Em 1982, depois de vencer Levy Dias na convenção do PDS, José Elias Moreira correu à casa de Pedro Pedrossian, nos altos da avenida Afonso Pena, em Campo Grande, onde seu chefe político o aguardava com um grupo de amigos para comemorar o grande feito. Muito uísque, siri à vontade, servido em “casquinhas” em forma de estrelas de cinco pontas (o símbolo usado pelo pedrossianismo) e os puxa-sacos começam a chamar Zé Elias de governador, até que um cauteloso assessor de Pedrossian adverte um deles: “o governador ainda é o dr.

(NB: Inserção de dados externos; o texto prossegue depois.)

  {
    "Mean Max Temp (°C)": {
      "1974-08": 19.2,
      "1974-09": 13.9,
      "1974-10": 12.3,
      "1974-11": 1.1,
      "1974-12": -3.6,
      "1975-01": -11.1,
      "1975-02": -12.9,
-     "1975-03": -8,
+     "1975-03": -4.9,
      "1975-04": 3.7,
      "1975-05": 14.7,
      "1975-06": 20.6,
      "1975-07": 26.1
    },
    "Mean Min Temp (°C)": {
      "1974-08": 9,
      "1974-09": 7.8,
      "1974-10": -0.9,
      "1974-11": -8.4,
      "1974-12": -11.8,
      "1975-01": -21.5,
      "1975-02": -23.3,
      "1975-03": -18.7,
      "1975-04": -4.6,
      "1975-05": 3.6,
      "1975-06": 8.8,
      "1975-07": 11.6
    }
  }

Pedro, cuidado para não constrangê-lo”.
Em 1985, nas primeiras eleições diretas para as prefeituras das capitais após a ditadura militar o senador Fernando Henrique Cardoso teve a infeliz ideia de se deixar fotografar sentado na cadeira de prefeito de São Paulo, por ele disputada com Jânio Quadros, que voltava à cena política depois da controvertida renuncia à Presidência da República.

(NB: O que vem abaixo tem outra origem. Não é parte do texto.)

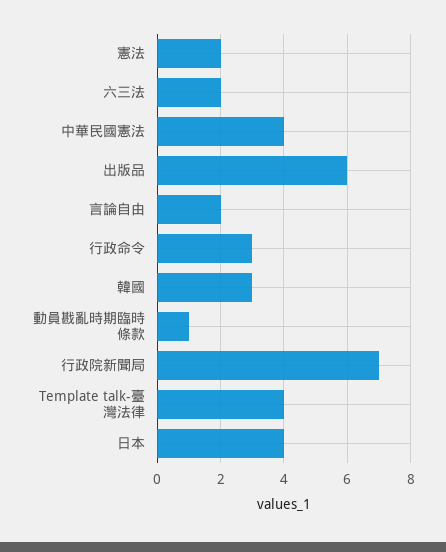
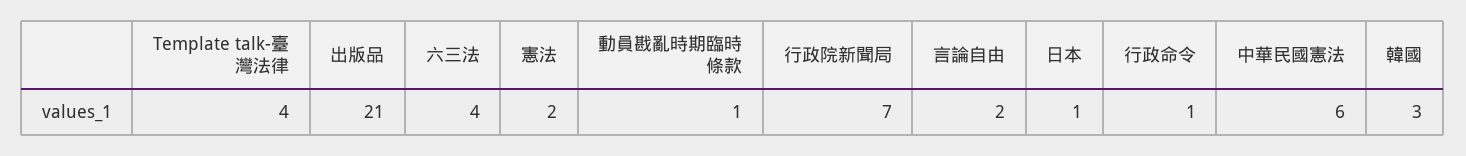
  {
    "憲法": 2,
-   "六三法": 2,
+   "六三法": 4,
-   "中華民國憲法": 4,
+   "中華民國憲法": 6,
-   "出版品": 6,
+   "出版品": 21,
    "言論自由": 2,
-   "行政命令": 3,
+   "行政命令": 1,
    "韓國": 3,
    "動員戡亂時期臨時條款": 1,
    "行政院新聞局": 7,
    "Template talk-臺灣法律": 4,
-   "日本": 4
+   "日本": 1
  }

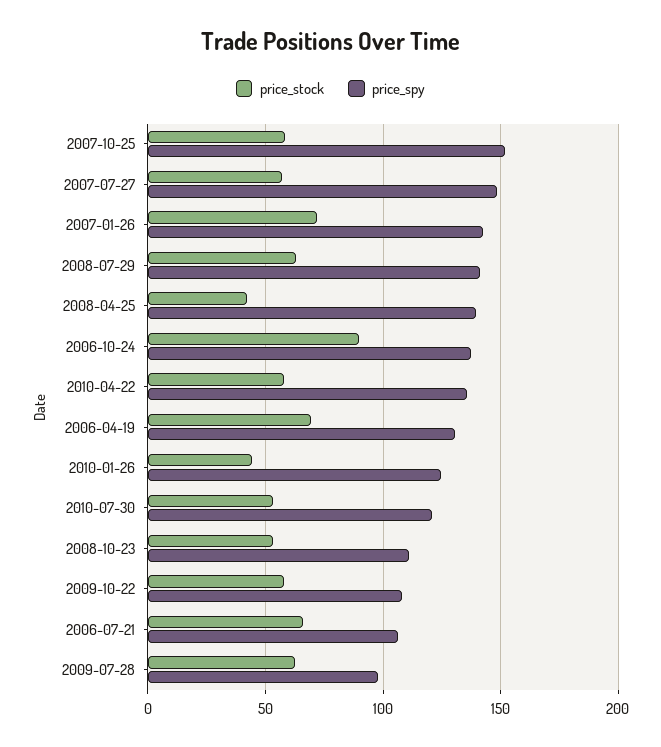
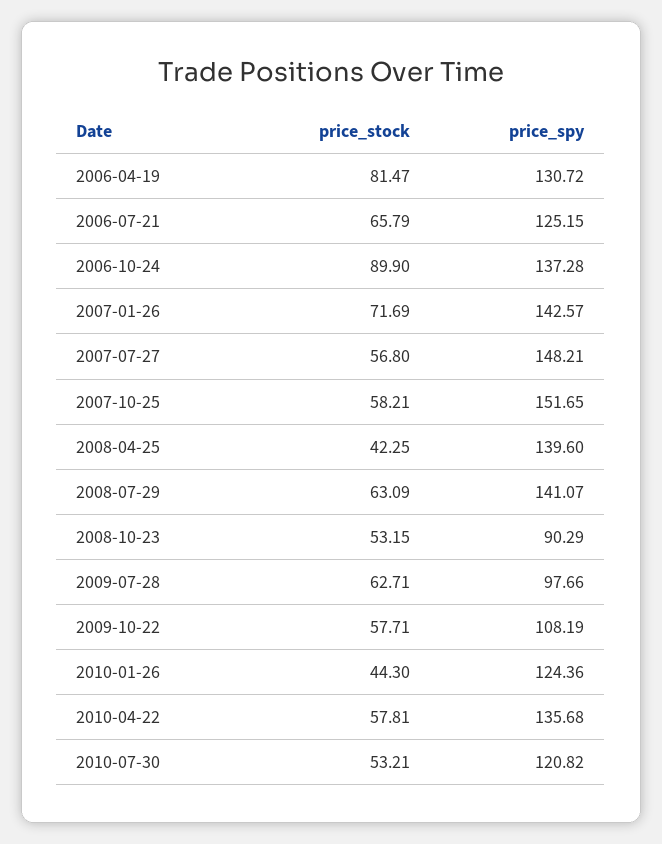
  {
    "price_stock": {
      "2007-10-25": 58.21,
      "2007-07-27": 56.8,
      "2007-01-26": 71.69,
      "2008-07-29": 63.09,
      "2008-04-25": 42.25,
      "2006-10-24": 89.9,
      "2010-04-22": 57.81,
-     "2006-04-19": 70,
+     "2006-04-19": 81.47,
      "2010-01-26": 44.3,
      "2010-07-30": 53.21,
      "2008-10-23": 53.15,
      "2009-10-22": 57.71,
      "2006-07-21": 65.79,
      "2009-07-28": 62.71
    },
    "price_spy": {
      "2007-10-25": 151.65,
      "2007-07-27": 148.21,
      "2007-01-26": 142.57,
      "2008-07-29": 141.07,
      "2008-04-25": 139.6,
      "2006-10-24": 137.28,
      "2010-04-22": 135.68,
      "2006-04-19": 130.72,
      "2010-01-26": 124.36,
      "2010-07-30": 120.82,
-     "2008-10-23": 110,
+     "2008-10-23": 90.29,
      "2009-10-22": 108.19,
-     "2006-07-21": 105,
+     "2006-07-21": 125.15,
      "2009-07-28": 97.66
    }
  }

Tanto Zé Elias como Fernando Henrique Cardoso perderam as eleições. O gesto de FHC, aliás, produziu uma reação inusitada e mais uma das antológicas frases do mato-grossense do sul Jânio Quadros, ao tomar posse como prefeito de São Paulo e ter que usar a mesma cadeira: “Desinfeto porque nádegas indevidas se sentaram nela”.
Lembro desses dois episódios depois de ler o convite para o encontro que o deputado federal Waldemir Moka teve ontem à noite com correligionários do PMDB em Dourados. No texto publicado na primeira página dos jornais locais está escrito: “A comissão executiva municipal do PMDB de Dourados convida todos os filiados do partido no município para um encontro com o senador da República, Waldemir Moka”. E olha que o deputado nem pelas prévias do partido passou ainda!

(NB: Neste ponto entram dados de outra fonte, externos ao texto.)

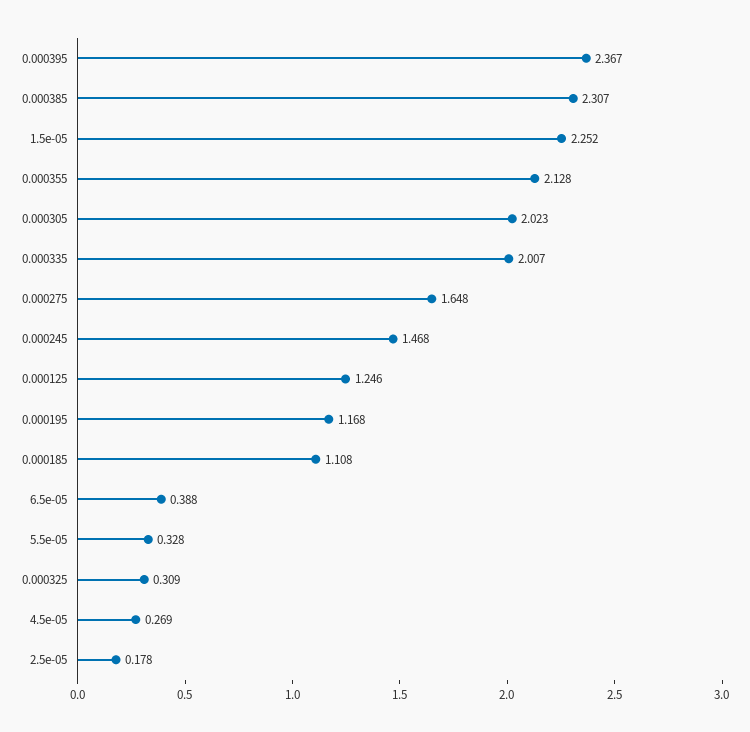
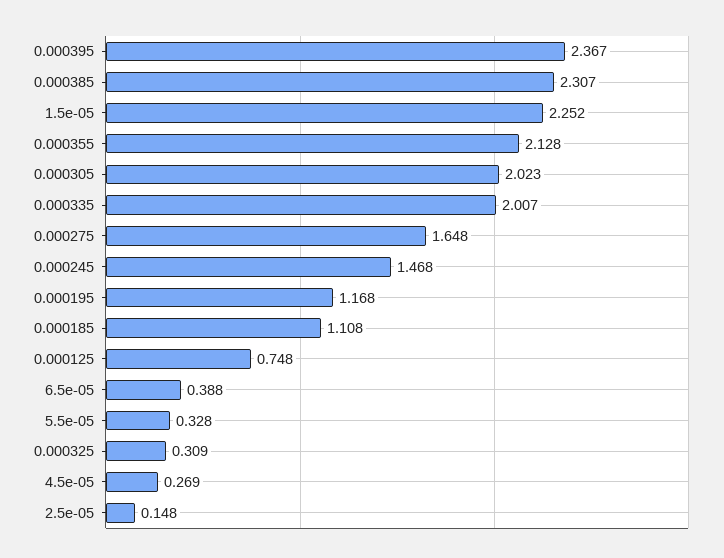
  {
    "0.000395": 2.367,
    "0.000385": 2.307,
    "1.5e-05": 2.252,
    "0.000355": 2.128,
    "0.000305": 2.023,
    "0.000335": 2.007,
    "0.000275": 1.648,
    "0.000245": 1.468,
-   "0.000125": 1.246,
+   "0.000125": 0.748,
    "0.000195": 1.168,
    "0.000185": 1.108,
    "6.5e-05": 0.388,
    "5.5e-05": 0.328,
    "0.000325": 0.309,
    "4.5e-05": 0.269,
-   "2.5e-05": 0.178
+   "2.5e-05": 0.148
  }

Não seria o caso de colocar o presidente do PMDB local, Laudir Munareto, que assina o convite, no rol dos mesmos puxa-sacos que assediavam Zé Elias na casa de Pedrossian, muito menos compará-lo ao “marqueteiro” que fez FHC se sentar na cadeira do prefeito Mário Covas. Preferível acreditar que ele, numa dessas idas a Brasília, onde foi fazer lobby para voltar a ser vereador em Dourados, tenha visto Moka no plenário do Senado, o que é normal entre os deputados federais, ou assistido a uma sessão do Congresso Nacional, onde deputados e senadores se misturam no plenário da Câmara Federal e tenha se confundido. Melhor que seja isso, pois no caso de prevalecer a primeira hipótese, pode dar zebra de novo. Né, Murilo?!